The cancer had been found at a time when things were turning around for Lily. Her divorce had been final for a while and she was comfortable living alone. Her life was fun again, like it was in the days right after high school. She even saw herself in her mind’s eye with the same haircut she wore then. She felt that nothing could get in the way of her happiness. Then she felt the numbness in her leg. It got worse and eventually blossomed into a tremor. Her doctor suspected multiple sclerosis at first and began testing her with that in mind. All the while, the tumor was growing, taking good flesh and corrupting it. When it was diagnosed, Lily was devastated.

She soon realized that these things happen at different times for different people, but that it was this kind of falling apart that made her whole. Even at a time like this. She began to choose the hassles and aggravations that she would deal with. Anything that seemed like it wasn’t worth arguing over, she dropped. She focused on the good part of living.
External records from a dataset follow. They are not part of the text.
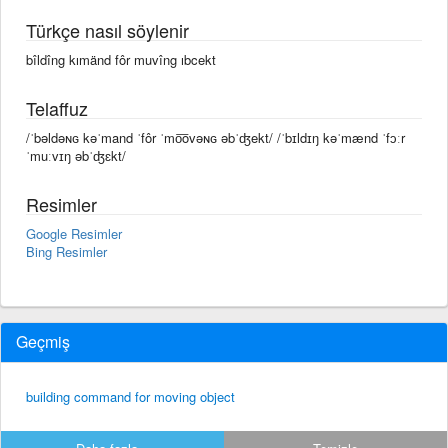
Türkçe nasıl söylenir
bîldîng kımänd fôr muvîng ıbcekt
Telaffuz
/ˈbəldəɴɢ kəˈmand ˈfôr ˈmo͞ovəɴɢ əbˈʤekt/ /ˈbɪldɪŋ kəˈmænd ˈfɔːr
ˈmuːvɪŋ əbˈʤɛkt/
Resimler
Google Resimler
Bing Resimler
Geçmiş
building command for moving object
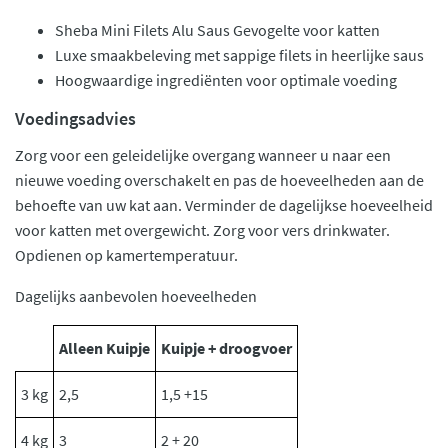
Sheba Mini Filets Alu Saus Gevogelte voor katten
Luxe smaakbeleving met sappige filets in heerlijke saus
Hoogwaardige ingrediënten voor optimale voeding
Voedingsadvies
Zorg voor een geleidelijke overgang wanneer u naar een
nieuwe voeding overschakelt en pas de hoeveelheden aan de
behoefte van uw kat aan. Verminder de dagelijkse hoeveelheid
voor katten met overgewicht. Zorg voor vers drinkwater.
Opdienen op kamertemperatuur.
Dagelijks aanbevolen hoeveelheden
Alleen Kuipje
Kuipje + droogvoer
3 kg
2,5
1,5 +15
4 kg
3
2 + 20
In the months that followed, she found herself questioning the things that worried her. She realized that she wasted hours of her existence, ruminating over things that she could do little to change. Lily was allowing her worry to swallow her life. She might be missing out on what could be her last years to live. She started reminding herself to be present in her life when she caught herself drifting off on a course of pointless thought.

This line of thought made her come back to her plantings. Plants, especially young ones, force a person to recognize the passage of the days. Each day they change, grow larger, blossom or turn a darker shade of green. And each day, a person will change, grow older, blossom or wilt. She realized that the life shown by the plants corresponded with the life she was slowly losing.

Lily chose to blossom while wilting.

Notes:

Unk
That was beautiful. Thank you so much for the notes. I hope you are able to write often. I enjoy reading. =0)

This is excellent writing! A message that is so beautiful–revealing the ground of basic goodness even in that which it normally isn’t seen…. Good medicine, my dear! Steve W.

MJ
March 28, 2001
Ironic how often it is that a person often never learns to savor life until they are dying. So, how are the publishing efforts going? Hope you are not letting it go by the wayside. Good to be back, and sorry I have not gotten by to say hello until now.

Unk
Beautiful writing. You are so talented.